Index(['TransactionID', 'AccountID', 'TransactionAmount', 'TransactionDate',
       'TransactionType', 'Location', 'DeviceID', 'IP Address', 'MerchantID',
       'Channel', 'CustomerAge', 'CustomerOccupation', 'TransactionDuration',
       'LoginAttempts', 'AccountBalance', 'PreviousTransactionDate'],
      dtype='object')


In [5]:
import pandas as pd
import numpy as np
from sklearn.preprocessing import StandardScaler, OneHotEncoder
from sklearn.compose import ColumnTransformer
from sklearn.pipeline import Pipeline
from sklearn.ensemble import IsolationForest
import joblib

# Load data
data = pd.read_csv(r"C:\Users\saksh\Desktop\bank_transactions_data_2.csv")

# Feature engineering
data['TransactionDate'] = pd.to_datetime(data['TransactionDate'])
data['PrevDate'] = pd.to_datetime(data['PreviousTransactionDate'])
data['tx_hour'] = data['TransactionDate'].dt.hour
data['tx_dayofweek'] = data['TransactionDate'].dt.dayofweek
data['time_since_prev'] = (data['TransactionDate'] - data['PrevDate']).dt.total_seconds().fillna(0)

# Features to use
numeric_features = ["TransactionAmount", "CustomerAge", "LoginAttempts", 
                    "AccountBalance", "TransactionDuration", 
                    "tx_hour", "tx_dayofweek", "time_since_prev"]

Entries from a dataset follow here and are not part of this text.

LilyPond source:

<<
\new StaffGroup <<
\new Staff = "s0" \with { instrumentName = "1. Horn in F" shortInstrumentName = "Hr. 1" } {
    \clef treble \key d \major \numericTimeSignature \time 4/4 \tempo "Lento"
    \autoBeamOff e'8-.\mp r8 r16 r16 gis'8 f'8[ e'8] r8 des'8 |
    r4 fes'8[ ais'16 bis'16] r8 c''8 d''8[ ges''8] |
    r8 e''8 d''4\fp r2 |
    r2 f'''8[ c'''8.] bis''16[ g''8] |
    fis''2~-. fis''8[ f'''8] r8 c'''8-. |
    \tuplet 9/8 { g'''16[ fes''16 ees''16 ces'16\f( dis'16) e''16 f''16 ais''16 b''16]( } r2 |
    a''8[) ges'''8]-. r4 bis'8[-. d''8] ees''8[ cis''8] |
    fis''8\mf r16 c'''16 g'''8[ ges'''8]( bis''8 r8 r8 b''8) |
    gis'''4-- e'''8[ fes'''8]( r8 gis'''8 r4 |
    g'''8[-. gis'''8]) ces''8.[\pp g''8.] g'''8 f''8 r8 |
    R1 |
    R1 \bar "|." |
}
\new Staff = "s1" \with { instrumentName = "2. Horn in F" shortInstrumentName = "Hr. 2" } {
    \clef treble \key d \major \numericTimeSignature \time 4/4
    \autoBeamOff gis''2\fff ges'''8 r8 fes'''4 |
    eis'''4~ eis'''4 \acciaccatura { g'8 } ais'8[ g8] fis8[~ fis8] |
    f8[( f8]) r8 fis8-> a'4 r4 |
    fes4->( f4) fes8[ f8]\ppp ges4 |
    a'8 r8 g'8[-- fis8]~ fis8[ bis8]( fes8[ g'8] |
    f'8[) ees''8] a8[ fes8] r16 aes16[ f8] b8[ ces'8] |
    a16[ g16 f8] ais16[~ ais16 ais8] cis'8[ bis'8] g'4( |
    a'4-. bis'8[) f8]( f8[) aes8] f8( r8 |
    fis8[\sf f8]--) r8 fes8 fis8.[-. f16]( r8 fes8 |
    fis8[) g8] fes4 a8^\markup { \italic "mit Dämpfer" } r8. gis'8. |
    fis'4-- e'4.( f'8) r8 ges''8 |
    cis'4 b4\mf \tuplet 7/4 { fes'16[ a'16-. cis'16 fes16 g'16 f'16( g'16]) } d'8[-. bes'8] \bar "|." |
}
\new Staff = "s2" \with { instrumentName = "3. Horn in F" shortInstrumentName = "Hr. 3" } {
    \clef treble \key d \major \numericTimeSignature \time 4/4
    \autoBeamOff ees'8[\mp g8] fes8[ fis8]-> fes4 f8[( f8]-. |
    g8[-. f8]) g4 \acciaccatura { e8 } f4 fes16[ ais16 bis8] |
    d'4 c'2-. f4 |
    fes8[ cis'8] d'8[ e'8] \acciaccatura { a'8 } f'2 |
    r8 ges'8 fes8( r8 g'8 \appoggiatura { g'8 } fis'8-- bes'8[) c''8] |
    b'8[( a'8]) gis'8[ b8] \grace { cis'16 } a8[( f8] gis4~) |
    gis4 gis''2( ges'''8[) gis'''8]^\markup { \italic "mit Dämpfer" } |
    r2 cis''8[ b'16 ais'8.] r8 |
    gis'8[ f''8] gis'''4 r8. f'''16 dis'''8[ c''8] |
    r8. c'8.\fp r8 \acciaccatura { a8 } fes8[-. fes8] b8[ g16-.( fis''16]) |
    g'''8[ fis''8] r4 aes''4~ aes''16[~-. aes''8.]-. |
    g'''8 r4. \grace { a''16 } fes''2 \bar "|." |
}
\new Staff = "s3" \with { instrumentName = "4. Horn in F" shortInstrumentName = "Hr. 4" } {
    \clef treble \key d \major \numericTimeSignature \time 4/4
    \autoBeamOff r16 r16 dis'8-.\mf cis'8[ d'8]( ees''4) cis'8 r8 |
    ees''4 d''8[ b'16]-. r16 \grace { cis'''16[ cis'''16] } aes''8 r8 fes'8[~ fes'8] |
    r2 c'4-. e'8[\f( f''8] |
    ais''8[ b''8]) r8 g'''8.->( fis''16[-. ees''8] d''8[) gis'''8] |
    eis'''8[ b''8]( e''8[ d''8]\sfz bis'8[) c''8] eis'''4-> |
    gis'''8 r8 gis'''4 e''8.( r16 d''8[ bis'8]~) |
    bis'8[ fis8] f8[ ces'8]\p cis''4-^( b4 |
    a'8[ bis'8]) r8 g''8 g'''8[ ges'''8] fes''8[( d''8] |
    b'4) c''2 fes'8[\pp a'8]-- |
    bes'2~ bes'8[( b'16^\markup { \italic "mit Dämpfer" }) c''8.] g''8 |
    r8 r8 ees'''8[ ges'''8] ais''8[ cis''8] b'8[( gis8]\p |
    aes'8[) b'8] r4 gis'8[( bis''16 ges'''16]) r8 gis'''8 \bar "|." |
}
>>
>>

categorical_features = ["TransactionType", "Location", "Channel", "CustomerOccupation"]

X = data[numeric_features + categorical_features]

# Preprocessing
preprocessor = ColumnTransformer(transformers=[
    ("num", StandardScaler(), numeric_features),
    ("cat", OneHotEncoder(handle_unknown="ignore", sparse_output=False), categorical_features)
])

# Build pipeline with Isolation Forest
clf = Pipeline(steps=[
    ("pre", preprocessor),
    ("iforest", IsolationForest(n_estimators=200, contamination=0.05, random_state=42))
])

# Train model
clf.fit(X)

# Predict anomalies (-1 = fraud, 1 = normal)
data['fraud_prediction'] = clf['iforest'].predict(clf['pre'].transform(X))
data['fraud_prediction'] = data['fraud_prediction'].map({1: 0, -1: 1})  # 1 = fraud, 0 = normal

# Save model
joblib.dump(clf, "unsupervised_upi_fraud_iforest.pkl")

# Save dataset with predictions
data.to_csv("bank_transactions_with_fraud_predictions.csv", index=False)

print("✅ Model trained and fraud predictions saved!")


✅ Model trained and fraud predictions saved!